* [YOUR GOAL]
Pick up the article about the Ha*Ash song "Tu Mirada en Mi" after its final sentence and write what comes next.

* [SELECTED EXTRACT]
::::::::

Single by Ha*Ash

from the album Mundos Opuestos
- Language: Spanish
- English title: "You look at me"
- Released: 22 April 2006
- Recorded: 2004–2005
- Genre: Latin pop; pop; power ballad;
- Length: 4:13
- Label: Sony Music Latin
- Songwriters: Ashley Grace; Hanna Nicole; Áureo Baqueiro; Gian Marco;
- Producer: Áureo Baqueiro

Ha*Ash singles chronology
| "¿Qué Hago Yo?" (2006) | "Tu Mirada en Mi" (2006) | "No Te Quiero Nada" (2008) |

Music video
- "Tu Mirada en Mi" on YouTube

= Tu Mirada en Mi =

"Tu Mirada en Mi" is a Latin pop song written and recorded by American duo Ha*Ash. It was released on April 22, 2006, as the fourth of the single from their second studio album Mundos Opuestos (2005).

== Background and release ==
"Tu Mirada en Mi" was written by Ashley Grace, Hanna Nicole, Áureo Baqueiro and Gian Marco and produced by Baqueiro. Is a song recorded by American duo Ha*Ash from her second studio album Mundos Opuestos (2005). It was released as the fourth single from the album on April 22, 2006, by Sony Music Entertainment.

::::::::

* [AVAILABLE DATA]
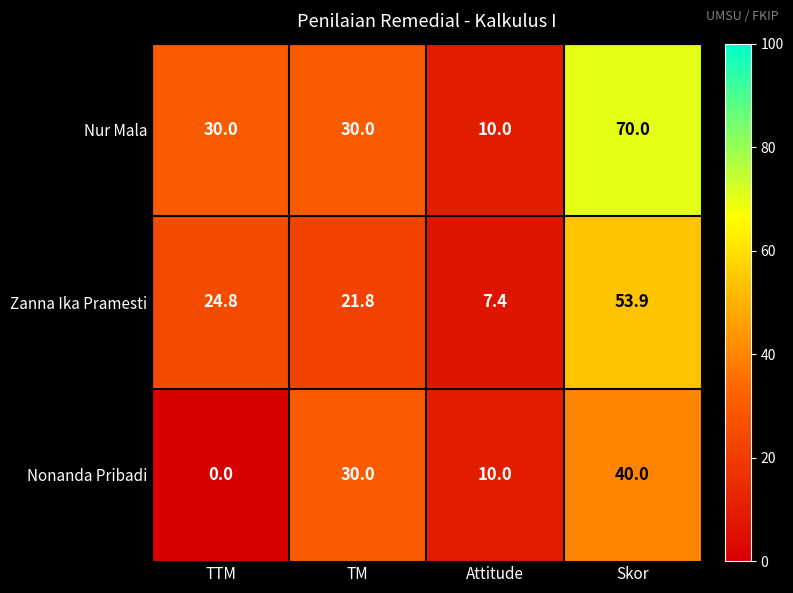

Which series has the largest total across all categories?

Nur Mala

::::::::

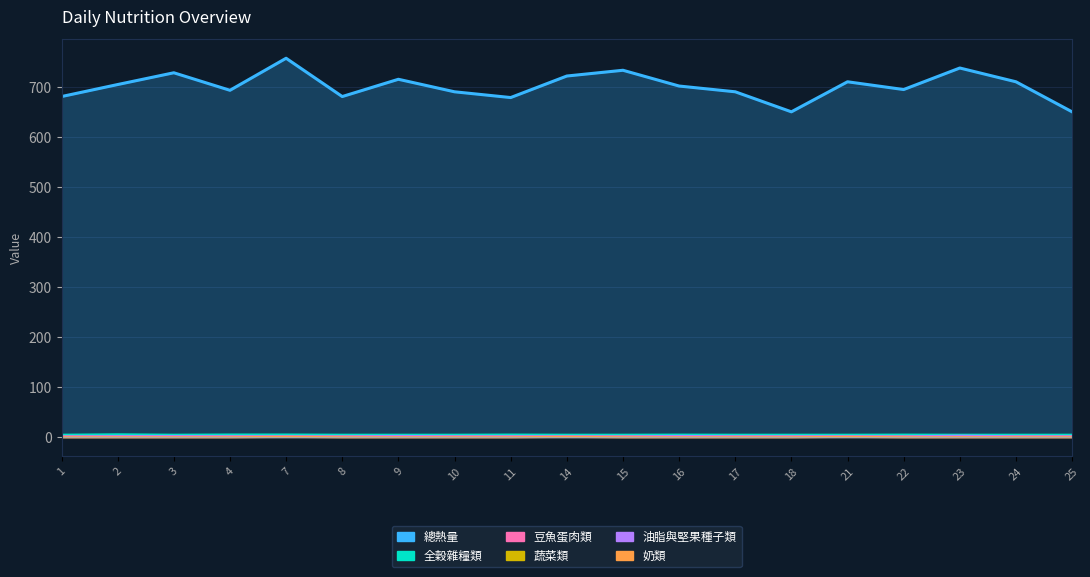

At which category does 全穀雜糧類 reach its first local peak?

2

::::::::

* [ANSWER TO THIS TASK]
== Commercial performance ==
The track peaked at number 50 in the Latin Pop Songs charts in the United States.

== Music video ==
A music video for "Tu Mirada en Mi" was released in April, 2006. Was published on her YouTube channel on October 24, 2009. It was directed by David Ruiz. As of October 2019, the video has over 62 million views on YouTube.

== Credits and personnel ==
Credits adapted from AllMusic and Genius.

Recording and management

- Recording Country: United States
- Sony / ATV Discos Music Publishing LLC / Westwood Publishing
- (P) 2005 Sony Music Entertainment México, S.A. De C.V.

Ha*Ash
- Ashley Grace – vocals, guitar
- Hanna Nicole – vocals, guitar
Additional personnel
- Áureo Baqueiro – songwriting, recording engineer, arranger, director
- Gian Marco – songwriting.
- Gerardo García – guitar, acoustic guitar, mandoline.
- Tommy Morgan – harmonica.
- Gabe Witcher – violin.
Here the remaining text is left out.